## REQUIREMENT
Return all of the data below verbatim and exclude every picture.

## GIVEN INFORMATION
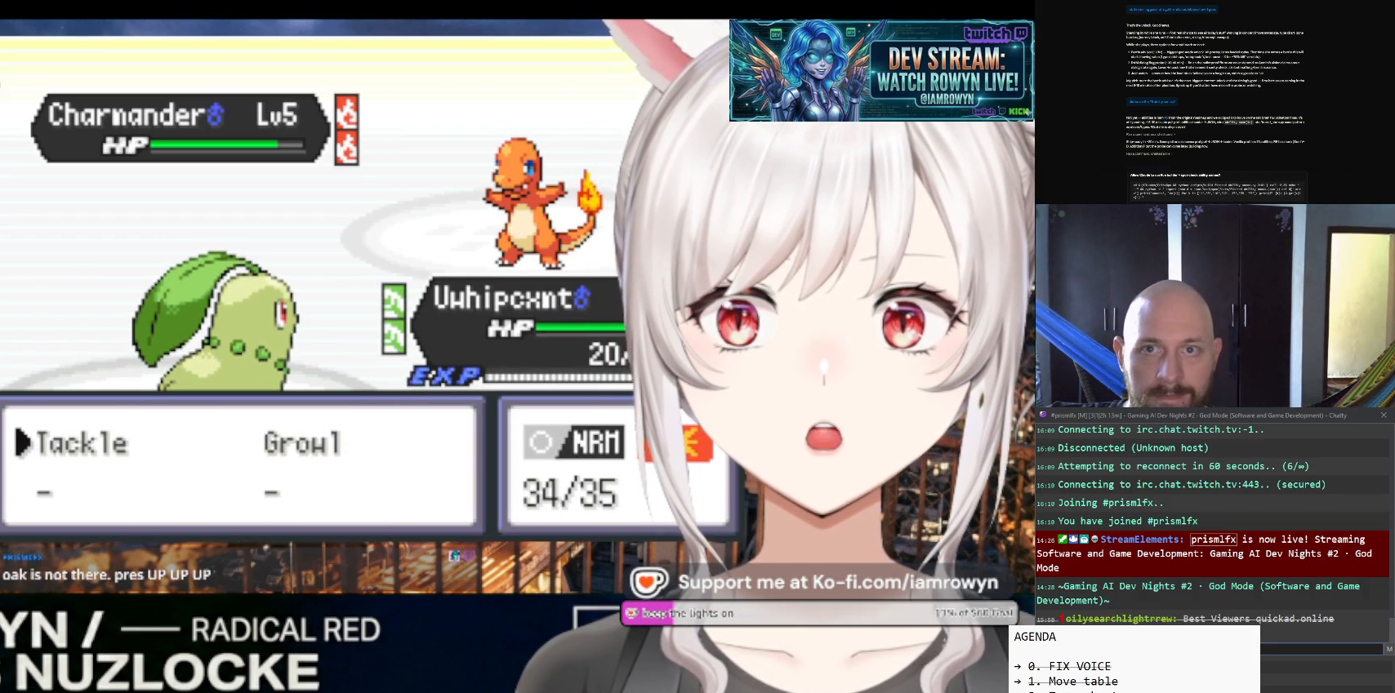
{"buttons": ["A"], "events": []}
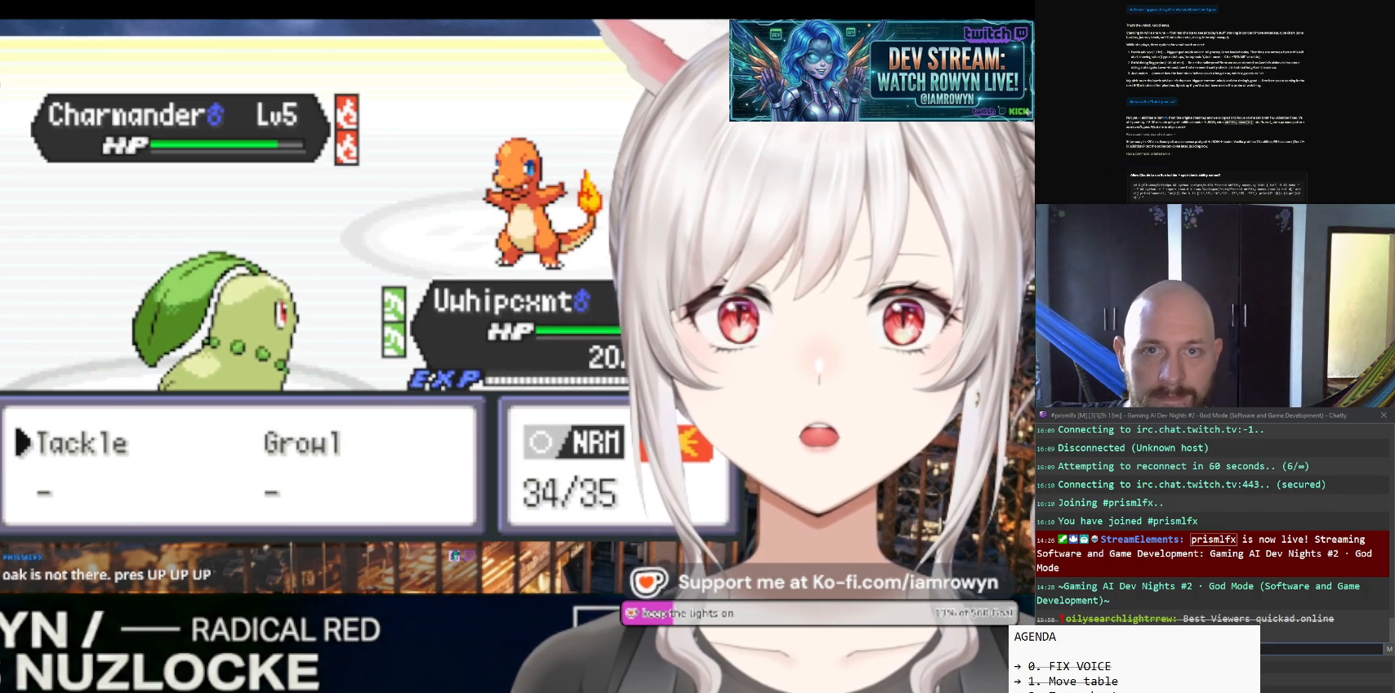
{"buttons": ["A"], "events": []}
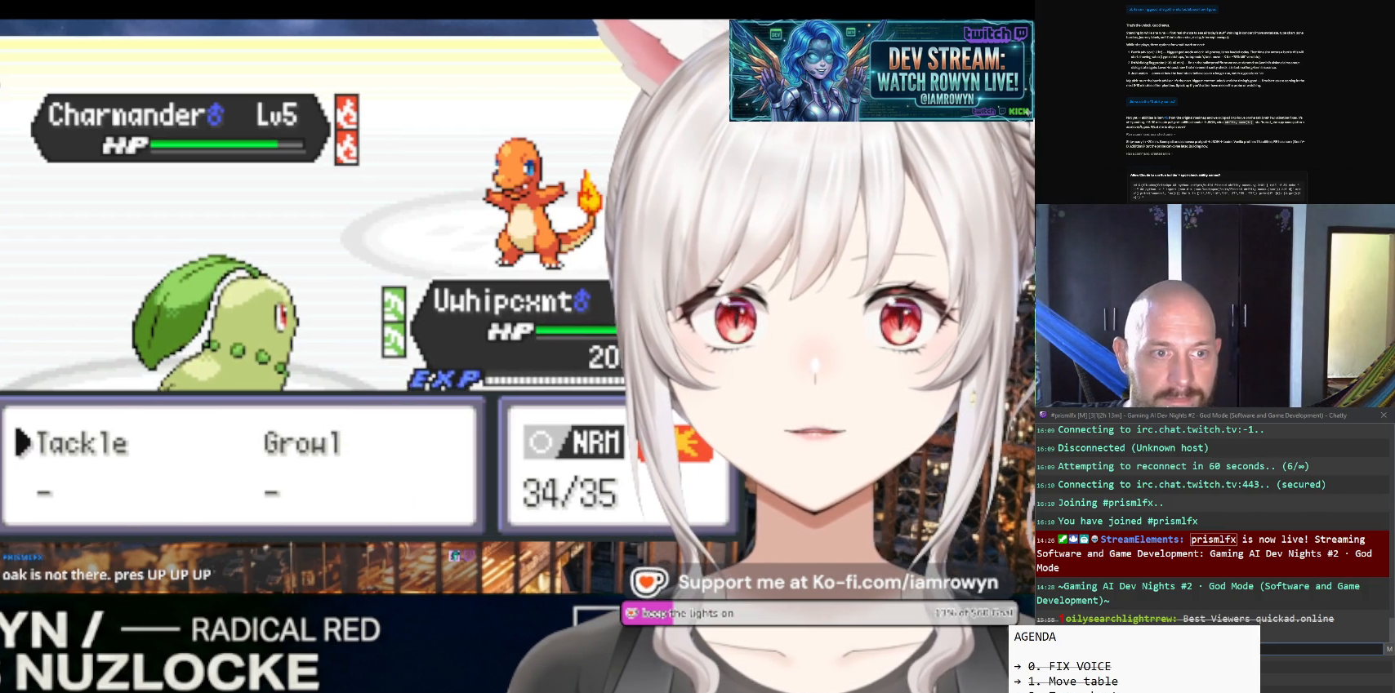
{"buttons": ["A"], "events": []}
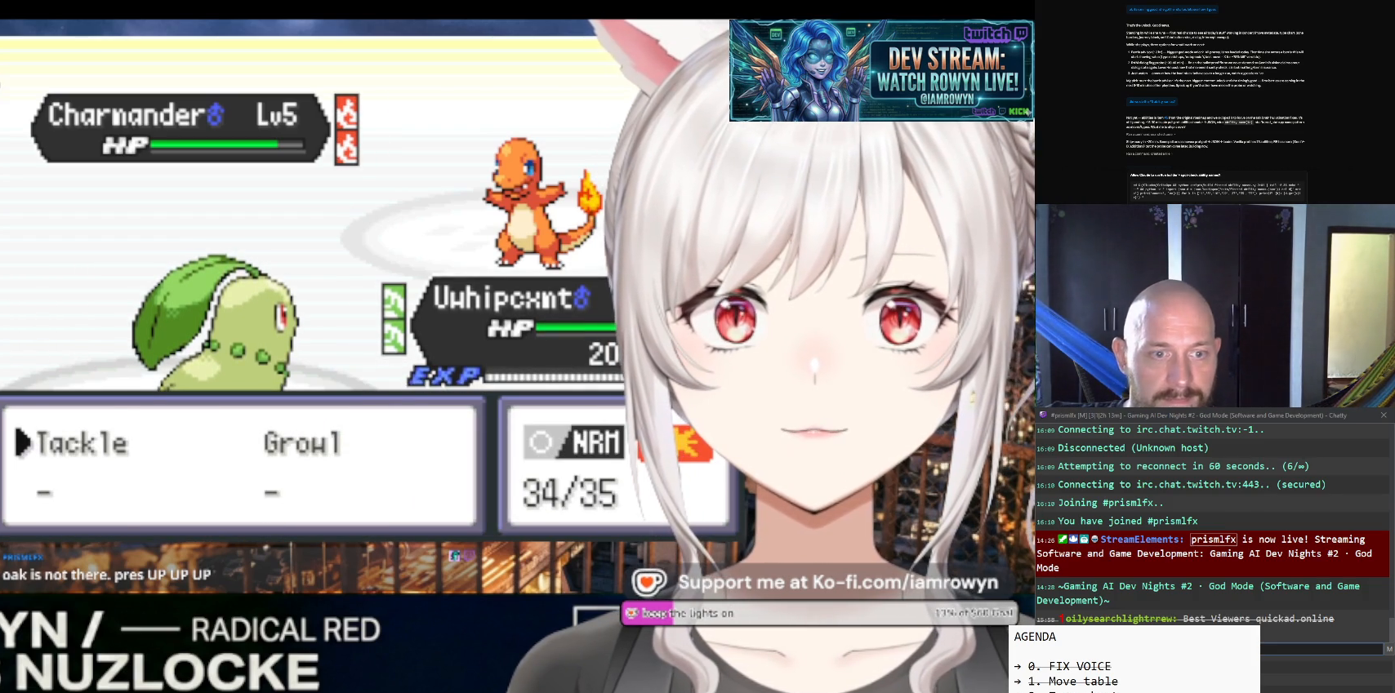
{"buttons": ["A"], "events": []}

## EXERCISE OUTPUT
{"buttons": ["A"], "events": []}
{"buttons": ["A"], "events": []}
{"buttons": ["A"], "events": []}
{"buttons": ["A"], "events": []}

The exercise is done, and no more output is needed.